As part of Germany Week, Auto Futures revisits an interview with a CEO of a start-up transforming the in-car experience.
These days holoride’s CEO, Nils Wollny, knocks around with Hollywood royalty. Earlier this year the Munich-based start-up announced that U.S. film and TV directors, Anthony and Joseph Russo, have joined its advisory board. The Russo Brothers are best known for directing four instalments in the Marvel Cinematic Universe, and most recently, Avengers: Endgame. They also directed episodes of the TV sitcom ‘Arrested Development’.
“We’re thrilled to add some of the world’s most talented industry leaders and pioneers to our advisory board,” states Wollny.
“It’s critical that holoride is equipped with experts that touch each key audience segment. From entertainment, to transportation, technology, and finance, holoride is tapping into a diverse suite of entrepreneurs to move our company forward,” he adds.
Holoride is causing a major buzz because it can quite literally transform a car into a moving theme park. Its technology synchronizes the motion and travel route of a vehicle with virtual reality content and this creates a hyper-immersive experience for passengers.
“Our ultimate focus is on the passenger experience — to turn transit time, which is often perceived as wasted time, into valuable time. We want to help people on the go become happier, smarter and even more productive,” says Wollny.
No limit to where a car can take you
Holoride was spun out of Audi in 2018 but it remains an investor and partner. Nils and his co-founders – Marcus Kuehne and Daniel Profendiner – started with the ambition to establish an agnostic platform that unites car manufacturers, mobility providers and content creators.
Its platform utilises what holoride calls ‘elastic content’. Wollny explains: “It is influenced by the layout of the route (turns, straight passages, etc.), driving style and even the environment the car is driving through. With this, a new level of immersion is created. Our tech matches in real-time what passengers are seeing in the virtual world with the movement of the vehicle in the real world.”
For example, in October 2019, holoride partnered with Ford and Universal Pictures to launch the first in-vehicle VR experience available to the general public called the ‘Universal Monsters: Bride of Frankenstein’. Guests were offered the experience inside the latest Ford Explorer where riders strapped on a VR headset and were transported to the world of Frankenstein.
“Riders encountered virtual monsters and obstacles along the way. ‘You get beamed away’ was only one of the many reactions that show how thrilled riders are by this new type of in-vehicle experience.
“This partnership with Ford and Universal Pictures reinforced our belief that if OEMs want to unlock untapped digital revenue streams, they must focus on the experience of the passenger, as they are the ones that have ample time during the journey to focus on content that they can literally drive through. Suddenly there’s no limit to where a car can take you,” he notes.

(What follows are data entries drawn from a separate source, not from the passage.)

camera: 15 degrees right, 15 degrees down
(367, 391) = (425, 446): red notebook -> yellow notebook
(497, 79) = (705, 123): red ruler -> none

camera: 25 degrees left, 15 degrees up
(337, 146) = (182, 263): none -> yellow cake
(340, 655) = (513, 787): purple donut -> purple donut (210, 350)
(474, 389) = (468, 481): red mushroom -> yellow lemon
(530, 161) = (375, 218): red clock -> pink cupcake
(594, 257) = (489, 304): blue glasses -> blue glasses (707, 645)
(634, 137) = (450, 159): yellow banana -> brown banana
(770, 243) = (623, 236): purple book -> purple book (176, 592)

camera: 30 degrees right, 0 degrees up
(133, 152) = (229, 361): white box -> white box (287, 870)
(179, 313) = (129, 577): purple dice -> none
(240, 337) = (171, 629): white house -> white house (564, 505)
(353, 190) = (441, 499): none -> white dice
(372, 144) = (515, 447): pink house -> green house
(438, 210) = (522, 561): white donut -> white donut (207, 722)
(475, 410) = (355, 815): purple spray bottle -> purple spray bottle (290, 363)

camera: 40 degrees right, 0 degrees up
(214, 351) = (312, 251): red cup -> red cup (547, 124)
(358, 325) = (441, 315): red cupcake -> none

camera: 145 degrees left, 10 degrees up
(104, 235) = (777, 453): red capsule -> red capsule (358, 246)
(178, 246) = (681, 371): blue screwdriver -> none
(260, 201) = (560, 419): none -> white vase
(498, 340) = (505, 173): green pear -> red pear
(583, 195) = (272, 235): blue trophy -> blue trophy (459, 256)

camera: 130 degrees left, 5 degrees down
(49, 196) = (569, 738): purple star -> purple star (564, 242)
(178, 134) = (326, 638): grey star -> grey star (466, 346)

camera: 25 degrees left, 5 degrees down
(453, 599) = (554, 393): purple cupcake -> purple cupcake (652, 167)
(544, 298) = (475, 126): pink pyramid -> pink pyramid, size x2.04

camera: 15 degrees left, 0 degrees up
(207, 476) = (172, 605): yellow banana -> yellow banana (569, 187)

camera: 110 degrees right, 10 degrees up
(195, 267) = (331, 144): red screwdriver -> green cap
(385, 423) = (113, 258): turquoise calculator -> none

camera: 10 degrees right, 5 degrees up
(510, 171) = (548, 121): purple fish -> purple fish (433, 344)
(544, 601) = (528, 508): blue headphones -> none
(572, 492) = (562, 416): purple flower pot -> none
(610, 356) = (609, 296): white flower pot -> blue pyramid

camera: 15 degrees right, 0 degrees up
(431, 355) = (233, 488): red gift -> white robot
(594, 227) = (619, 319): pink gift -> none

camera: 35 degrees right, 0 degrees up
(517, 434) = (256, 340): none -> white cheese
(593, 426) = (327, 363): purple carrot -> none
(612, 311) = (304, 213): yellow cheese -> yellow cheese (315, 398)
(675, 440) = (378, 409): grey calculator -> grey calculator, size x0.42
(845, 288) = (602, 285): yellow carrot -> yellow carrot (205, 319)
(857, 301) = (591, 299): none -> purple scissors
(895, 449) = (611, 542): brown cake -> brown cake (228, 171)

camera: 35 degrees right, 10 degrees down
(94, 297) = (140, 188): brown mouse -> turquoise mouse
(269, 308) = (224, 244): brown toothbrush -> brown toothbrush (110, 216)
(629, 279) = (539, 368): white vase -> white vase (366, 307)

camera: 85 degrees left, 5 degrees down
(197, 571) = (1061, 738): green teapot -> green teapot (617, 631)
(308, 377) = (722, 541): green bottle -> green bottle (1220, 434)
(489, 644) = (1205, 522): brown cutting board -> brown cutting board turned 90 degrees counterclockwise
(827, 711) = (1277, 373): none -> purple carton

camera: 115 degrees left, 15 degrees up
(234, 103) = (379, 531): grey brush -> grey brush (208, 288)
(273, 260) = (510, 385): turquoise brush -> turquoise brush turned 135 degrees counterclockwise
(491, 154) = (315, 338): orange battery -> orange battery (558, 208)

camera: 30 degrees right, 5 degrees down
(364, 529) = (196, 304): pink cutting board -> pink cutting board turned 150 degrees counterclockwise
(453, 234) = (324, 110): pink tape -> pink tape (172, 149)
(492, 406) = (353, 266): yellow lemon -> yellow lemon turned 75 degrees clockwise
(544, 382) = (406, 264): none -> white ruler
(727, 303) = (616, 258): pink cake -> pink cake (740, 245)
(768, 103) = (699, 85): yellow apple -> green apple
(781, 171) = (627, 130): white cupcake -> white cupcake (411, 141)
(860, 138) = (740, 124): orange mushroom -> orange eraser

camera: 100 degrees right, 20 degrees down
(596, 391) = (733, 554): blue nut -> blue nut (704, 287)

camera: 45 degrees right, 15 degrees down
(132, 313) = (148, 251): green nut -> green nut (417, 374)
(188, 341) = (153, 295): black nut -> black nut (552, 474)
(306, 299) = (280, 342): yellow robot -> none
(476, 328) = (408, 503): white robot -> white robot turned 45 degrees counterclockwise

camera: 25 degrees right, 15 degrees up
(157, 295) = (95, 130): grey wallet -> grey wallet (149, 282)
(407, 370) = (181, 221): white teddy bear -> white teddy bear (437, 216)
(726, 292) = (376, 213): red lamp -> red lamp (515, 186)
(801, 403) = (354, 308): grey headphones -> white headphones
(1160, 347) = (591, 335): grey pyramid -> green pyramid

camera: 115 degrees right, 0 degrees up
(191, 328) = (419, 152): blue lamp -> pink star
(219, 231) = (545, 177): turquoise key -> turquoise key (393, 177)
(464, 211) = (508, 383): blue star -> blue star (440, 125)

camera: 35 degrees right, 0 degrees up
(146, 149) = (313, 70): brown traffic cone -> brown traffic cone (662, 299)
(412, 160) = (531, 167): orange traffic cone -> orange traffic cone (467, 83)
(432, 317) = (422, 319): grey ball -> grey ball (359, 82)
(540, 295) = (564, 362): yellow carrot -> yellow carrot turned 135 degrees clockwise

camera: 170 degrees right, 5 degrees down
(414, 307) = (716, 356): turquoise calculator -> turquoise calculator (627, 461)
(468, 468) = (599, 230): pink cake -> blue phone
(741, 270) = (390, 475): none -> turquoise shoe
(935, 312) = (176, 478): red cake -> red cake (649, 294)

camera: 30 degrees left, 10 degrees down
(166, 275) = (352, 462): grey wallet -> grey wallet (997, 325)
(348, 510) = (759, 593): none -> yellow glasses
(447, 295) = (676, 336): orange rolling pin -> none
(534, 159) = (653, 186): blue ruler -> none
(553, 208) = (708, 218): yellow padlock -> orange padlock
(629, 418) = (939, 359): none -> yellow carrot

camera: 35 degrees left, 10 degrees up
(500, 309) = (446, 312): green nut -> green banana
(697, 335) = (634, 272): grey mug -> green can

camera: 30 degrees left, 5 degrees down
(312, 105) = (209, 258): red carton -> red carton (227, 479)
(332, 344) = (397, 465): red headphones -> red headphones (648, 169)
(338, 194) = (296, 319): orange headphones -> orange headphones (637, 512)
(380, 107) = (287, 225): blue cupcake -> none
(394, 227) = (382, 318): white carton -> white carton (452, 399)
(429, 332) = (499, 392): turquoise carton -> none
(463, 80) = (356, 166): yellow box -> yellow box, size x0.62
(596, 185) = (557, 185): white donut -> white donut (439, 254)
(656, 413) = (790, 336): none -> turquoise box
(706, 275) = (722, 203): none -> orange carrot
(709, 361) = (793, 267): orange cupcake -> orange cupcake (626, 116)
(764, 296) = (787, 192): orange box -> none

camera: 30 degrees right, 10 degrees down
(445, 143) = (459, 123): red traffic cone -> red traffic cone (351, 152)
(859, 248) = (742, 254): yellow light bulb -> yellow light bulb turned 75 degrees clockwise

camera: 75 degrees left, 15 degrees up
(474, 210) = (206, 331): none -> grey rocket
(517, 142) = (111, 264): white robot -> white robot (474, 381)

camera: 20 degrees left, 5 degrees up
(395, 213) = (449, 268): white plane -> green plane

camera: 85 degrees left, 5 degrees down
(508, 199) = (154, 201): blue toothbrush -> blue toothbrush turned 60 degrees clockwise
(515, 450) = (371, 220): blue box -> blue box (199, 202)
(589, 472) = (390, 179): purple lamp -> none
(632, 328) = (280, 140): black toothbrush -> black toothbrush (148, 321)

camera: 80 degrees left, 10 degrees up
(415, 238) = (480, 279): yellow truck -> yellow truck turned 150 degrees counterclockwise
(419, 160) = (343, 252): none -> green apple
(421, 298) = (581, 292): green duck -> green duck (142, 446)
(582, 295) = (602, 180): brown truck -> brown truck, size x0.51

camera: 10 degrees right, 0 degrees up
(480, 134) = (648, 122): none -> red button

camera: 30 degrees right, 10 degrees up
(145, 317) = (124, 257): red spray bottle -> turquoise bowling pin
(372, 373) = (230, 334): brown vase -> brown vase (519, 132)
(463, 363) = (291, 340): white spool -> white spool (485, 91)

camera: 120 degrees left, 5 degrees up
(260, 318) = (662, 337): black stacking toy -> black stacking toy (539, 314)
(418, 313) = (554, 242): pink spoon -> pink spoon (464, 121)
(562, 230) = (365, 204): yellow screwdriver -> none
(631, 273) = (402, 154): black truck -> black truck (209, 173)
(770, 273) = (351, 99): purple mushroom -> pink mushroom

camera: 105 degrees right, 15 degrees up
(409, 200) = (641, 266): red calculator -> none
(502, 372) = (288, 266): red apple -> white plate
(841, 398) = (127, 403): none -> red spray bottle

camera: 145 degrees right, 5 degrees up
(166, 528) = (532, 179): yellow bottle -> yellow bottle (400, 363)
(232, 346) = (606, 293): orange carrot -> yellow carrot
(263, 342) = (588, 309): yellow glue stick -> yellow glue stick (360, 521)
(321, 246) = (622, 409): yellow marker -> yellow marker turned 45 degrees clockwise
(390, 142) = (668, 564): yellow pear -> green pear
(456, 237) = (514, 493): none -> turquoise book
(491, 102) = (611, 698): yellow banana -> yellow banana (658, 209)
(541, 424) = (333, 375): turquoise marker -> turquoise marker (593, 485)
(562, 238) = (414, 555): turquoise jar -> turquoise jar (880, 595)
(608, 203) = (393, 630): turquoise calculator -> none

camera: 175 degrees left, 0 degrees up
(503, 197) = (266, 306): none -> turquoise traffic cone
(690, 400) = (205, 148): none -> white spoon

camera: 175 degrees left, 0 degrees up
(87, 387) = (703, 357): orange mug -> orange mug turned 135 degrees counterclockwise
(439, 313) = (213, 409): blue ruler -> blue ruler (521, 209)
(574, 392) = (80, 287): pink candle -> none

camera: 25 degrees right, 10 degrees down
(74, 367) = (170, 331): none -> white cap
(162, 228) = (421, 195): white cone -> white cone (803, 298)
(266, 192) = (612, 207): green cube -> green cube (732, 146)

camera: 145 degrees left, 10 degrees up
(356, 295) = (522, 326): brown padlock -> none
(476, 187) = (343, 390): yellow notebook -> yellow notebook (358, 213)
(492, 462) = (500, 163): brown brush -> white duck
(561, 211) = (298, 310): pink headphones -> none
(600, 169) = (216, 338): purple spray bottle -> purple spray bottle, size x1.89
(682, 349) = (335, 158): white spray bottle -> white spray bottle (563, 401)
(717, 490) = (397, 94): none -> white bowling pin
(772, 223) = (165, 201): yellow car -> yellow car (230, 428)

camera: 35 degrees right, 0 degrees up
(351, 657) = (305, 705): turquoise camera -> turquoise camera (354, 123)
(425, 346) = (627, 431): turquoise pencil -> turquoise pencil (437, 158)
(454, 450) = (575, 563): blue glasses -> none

As autonomous vehicles come to fruition and people need options to fill their time in the car, the possibilities will only go up from here.
Wollny says that his near-term goal is to have holoride in passenger vehicles within the next two years.
“People will no longer use their individual vehicles just to get from A-to-B, but they will be seeking an immersive experience instead. Because of this, you can expect to see the rise of in-vehicle entertainment in ride shares and the cost of the actual ride to go down. Ride sharing could become a commodity at almost no cost sooner than we think, and the only premium would be that of the experience you unlock during the trip.”
Wollny concludes: “Not only do we see entertainment being important for the passenger experience in the future, but in-car productivity, edutainment and relaxation possibilities will also be available to riders. As autonomous vehicles come to fruition and people need options to fill their time in the car, the possibilities will only go up from here.”